Dataset extract:
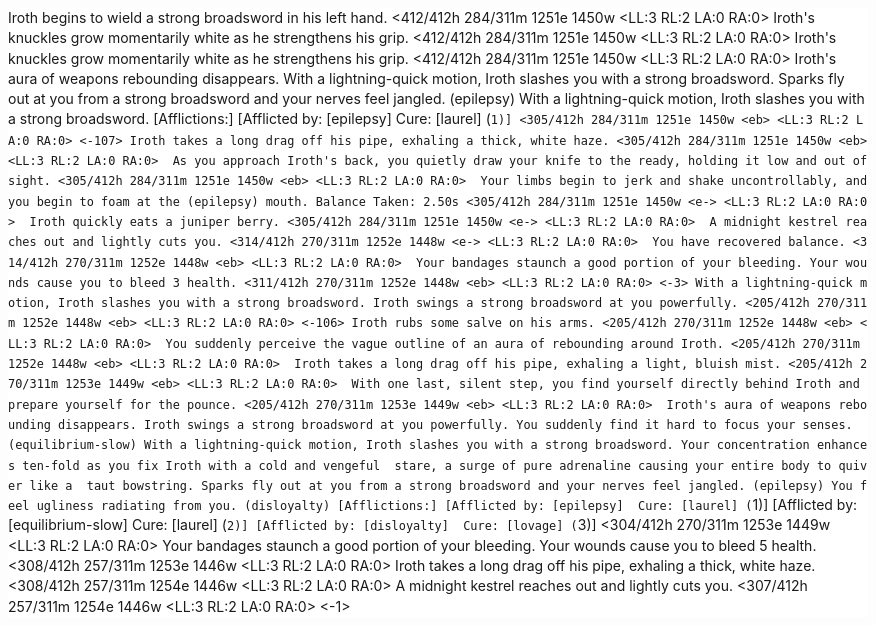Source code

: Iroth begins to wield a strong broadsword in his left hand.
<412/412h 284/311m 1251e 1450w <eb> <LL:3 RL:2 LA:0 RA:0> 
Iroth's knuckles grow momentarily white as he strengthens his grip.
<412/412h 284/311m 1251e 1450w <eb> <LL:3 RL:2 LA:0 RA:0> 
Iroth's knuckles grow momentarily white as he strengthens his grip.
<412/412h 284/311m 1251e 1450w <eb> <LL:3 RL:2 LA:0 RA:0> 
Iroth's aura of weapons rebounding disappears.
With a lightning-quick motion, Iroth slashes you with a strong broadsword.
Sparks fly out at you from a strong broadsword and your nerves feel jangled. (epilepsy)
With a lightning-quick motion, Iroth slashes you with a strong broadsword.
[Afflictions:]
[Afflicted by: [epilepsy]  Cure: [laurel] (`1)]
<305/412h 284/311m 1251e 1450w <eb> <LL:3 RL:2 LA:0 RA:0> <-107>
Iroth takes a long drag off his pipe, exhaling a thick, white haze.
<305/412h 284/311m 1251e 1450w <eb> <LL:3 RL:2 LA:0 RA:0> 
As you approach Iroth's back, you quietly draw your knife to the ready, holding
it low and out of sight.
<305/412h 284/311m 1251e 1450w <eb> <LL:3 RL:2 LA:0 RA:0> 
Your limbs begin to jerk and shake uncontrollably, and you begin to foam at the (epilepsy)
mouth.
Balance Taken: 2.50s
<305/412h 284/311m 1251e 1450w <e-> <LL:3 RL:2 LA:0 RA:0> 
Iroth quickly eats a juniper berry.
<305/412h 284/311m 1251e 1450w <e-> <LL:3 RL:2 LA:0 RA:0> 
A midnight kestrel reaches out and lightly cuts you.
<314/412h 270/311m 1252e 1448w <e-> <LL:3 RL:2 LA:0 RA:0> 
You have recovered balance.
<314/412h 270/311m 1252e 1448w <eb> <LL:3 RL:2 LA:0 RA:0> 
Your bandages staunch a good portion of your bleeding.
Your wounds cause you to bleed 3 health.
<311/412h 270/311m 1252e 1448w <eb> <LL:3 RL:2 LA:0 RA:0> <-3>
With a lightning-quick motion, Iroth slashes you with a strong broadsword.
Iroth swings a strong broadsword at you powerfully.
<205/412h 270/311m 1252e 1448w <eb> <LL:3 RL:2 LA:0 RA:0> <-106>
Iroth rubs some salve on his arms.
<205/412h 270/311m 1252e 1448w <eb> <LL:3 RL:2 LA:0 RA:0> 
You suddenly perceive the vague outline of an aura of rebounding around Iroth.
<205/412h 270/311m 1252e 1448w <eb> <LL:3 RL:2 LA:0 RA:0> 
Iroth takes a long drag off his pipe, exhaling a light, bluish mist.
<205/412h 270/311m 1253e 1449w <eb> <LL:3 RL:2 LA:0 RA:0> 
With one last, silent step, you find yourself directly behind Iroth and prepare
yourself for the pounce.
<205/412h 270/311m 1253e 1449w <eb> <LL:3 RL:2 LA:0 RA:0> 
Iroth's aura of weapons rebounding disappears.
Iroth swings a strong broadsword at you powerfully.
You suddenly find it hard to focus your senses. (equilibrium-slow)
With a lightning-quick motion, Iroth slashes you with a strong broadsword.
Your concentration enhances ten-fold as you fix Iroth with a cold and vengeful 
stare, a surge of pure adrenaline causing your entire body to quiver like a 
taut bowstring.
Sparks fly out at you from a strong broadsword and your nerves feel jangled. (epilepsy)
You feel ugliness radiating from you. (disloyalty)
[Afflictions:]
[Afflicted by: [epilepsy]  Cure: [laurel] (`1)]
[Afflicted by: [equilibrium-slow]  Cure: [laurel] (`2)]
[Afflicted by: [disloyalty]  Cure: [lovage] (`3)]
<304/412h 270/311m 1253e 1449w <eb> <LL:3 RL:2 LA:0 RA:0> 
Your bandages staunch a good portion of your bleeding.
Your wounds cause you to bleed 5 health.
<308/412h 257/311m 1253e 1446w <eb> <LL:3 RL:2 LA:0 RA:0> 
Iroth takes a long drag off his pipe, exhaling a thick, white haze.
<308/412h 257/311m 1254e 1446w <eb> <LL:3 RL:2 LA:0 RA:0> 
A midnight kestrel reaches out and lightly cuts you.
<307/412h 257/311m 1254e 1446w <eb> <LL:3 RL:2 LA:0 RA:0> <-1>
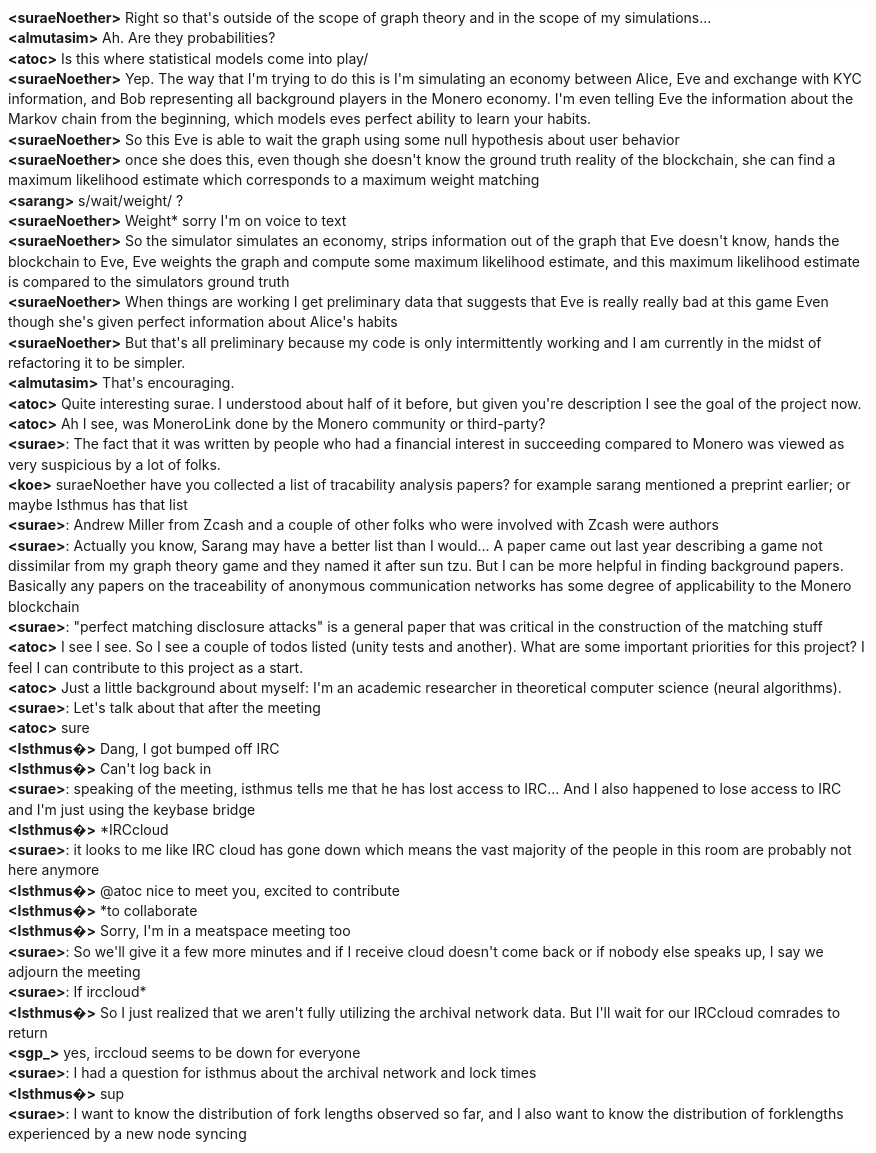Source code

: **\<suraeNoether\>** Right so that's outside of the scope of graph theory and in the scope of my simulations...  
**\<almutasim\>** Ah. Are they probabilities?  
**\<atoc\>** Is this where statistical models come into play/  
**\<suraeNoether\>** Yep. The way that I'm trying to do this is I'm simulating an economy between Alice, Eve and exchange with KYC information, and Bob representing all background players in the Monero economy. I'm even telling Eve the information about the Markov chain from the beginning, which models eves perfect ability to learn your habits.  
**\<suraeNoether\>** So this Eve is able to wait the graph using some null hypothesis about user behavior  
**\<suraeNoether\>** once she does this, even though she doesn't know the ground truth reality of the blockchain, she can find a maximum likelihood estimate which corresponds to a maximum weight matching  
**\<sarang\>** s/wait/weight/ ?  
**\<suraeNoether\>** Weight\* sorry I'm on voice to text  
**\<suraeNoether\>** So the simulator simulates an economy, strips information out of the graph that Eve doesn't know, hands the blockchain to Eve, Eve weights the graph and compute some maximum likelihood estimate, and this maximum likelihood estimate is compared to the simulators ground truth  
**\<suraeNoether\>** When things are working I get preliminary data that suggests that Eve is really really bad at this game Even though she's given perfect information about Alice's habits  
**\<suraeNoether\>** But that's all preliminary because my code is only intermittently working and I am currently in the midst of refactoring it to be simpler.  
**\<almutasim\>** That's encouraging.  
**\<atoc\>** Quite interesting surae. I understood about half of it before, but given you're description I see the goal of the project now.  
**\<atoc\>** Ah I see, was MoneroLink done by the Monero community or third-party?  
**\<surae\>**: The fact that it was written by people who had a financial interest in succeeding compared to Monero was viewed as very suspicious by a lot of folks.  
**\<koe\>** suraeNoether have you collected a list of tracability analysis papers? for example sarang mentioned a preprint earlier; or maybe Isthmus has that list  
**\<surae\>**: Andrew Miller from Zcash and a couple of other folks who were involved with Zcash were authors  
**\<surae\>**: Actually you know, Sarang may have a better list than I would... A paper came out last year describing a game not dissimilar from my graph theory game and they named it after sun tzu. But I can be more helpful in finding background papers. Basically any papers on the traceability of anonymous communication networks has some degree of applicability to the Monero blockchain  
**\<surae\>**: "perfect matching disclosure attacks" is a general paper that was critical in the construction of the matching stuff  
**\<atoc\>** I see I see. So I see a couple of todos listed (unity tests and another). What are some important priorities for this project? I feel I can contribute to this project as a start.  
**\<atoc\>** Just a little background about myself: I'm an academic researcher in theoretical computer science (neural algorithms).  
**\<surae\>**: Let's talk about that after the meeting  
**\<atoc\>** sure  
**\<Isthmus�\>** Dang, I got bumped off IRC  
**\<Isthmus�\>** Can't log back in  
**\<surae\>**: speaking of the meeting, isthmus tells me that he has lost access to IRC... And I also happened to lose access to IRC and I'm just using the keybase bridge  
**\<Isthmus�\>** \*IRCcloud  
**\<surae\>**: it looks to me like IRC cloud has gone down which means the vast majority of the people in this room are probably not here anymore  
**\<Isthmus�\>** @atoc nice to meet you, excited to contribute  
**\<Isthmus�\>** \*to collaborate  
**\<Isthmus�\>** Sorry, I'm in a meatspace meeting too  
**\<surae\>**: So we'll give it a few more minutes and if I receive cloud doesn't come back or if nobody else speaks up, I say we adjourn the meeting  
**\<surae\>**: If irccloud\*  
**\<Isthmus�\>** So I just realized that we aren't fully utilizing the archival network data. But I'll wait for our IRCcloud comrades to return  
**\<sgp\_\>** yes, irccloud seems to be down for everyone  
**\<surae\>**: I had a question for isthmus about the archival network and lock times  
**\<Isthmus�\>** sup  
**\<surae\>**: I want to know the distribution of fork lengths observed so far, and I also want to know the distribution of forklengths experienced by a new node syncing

What this task involves: Begin with the line above that has "light, bluish mist." and continue through the line that has "taut bowstring.", setting each one down exactly. Stop there.

Solved exercise:
Iroth takes a long drag off his pipe, exhaling a light, bluish mist.
<205/412h 270/311m 1253e 1449w <eb> <LL:3 RL:2 LA:0 RA:0> 
With one last, silent step, you find yourself directly behind Iroth and prepare
yourself for the pounce.
<205/412h 270/311m 1253e 1449w <eb> <LL:3 RL:2 LA:0 RA:0> 
Iroth's aura of weapons rebounding disappears.
Iroth swings a strong broadsword at you powerfully.
You suddenly find it hard to focus your senses. (equilibrium-slow)
With a lightning-quick motion, Iroth slashes you with a strong broadsword.
Your concentration enhances ten-fold as you fix Iroth with a cold and vengeful 
stare, a surge of pure adrenaline causing your entire body to quiver like a 
taut bowstring.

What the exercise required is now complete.